| Your task |
Where does the string "капусты" occur in the entries below? Copy every line where it does.

___ Supplied data

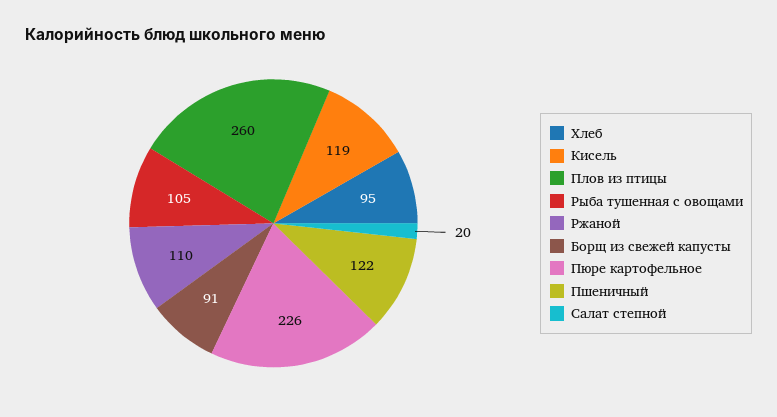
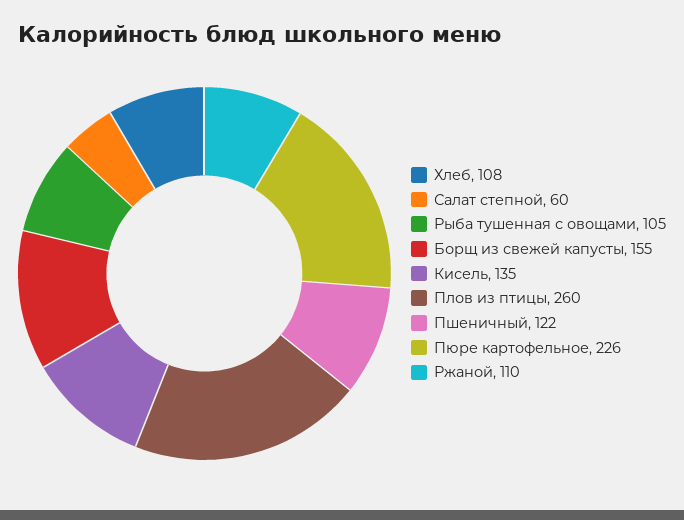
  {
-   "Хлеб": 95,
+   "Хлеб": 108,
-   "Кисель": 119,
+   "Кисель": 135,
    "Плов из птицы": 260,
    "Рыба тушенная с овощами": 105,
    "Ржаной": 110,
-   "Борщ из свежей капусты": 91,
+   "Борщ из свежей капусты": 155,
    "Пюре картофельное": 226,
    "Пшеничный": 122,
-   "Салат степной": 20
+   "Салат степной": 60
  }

______
___ Supplied data

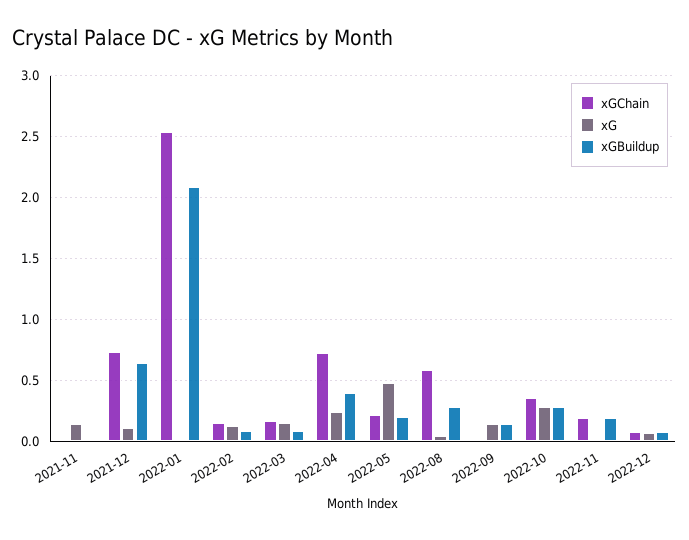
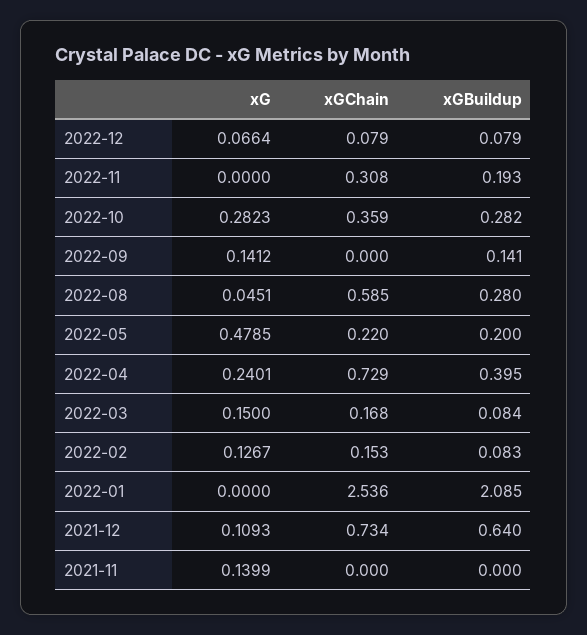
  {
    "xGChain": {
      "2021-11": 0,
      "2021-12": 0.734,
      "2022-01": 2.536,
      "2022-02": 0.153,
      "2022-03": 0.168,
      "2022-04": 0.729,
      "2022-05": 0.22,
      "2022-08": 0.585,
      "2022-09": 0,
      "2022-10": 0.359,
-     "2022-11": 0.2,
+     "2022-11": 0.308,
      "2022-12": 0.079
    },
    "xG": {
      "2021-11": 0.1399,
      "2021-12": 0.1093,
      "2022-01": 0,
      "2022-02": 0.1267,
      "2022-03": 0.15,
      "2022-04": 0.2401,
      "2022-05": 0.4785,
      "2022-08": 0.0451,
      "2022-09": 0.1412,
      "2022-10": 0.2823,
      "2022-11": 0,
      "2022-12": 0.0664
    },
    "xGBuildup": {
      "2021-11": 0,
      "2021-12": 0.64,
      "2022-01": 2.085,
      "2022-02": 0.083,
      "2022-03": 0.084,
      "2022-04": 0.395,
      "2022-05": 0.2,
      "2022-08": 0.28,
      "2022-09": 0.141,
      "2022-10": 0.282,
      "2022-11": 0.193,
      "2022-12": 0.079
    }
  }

______

| Output below |
-   "Борщ из свежей капусты": 91,
+   "Борщ из свежей капусты": 155,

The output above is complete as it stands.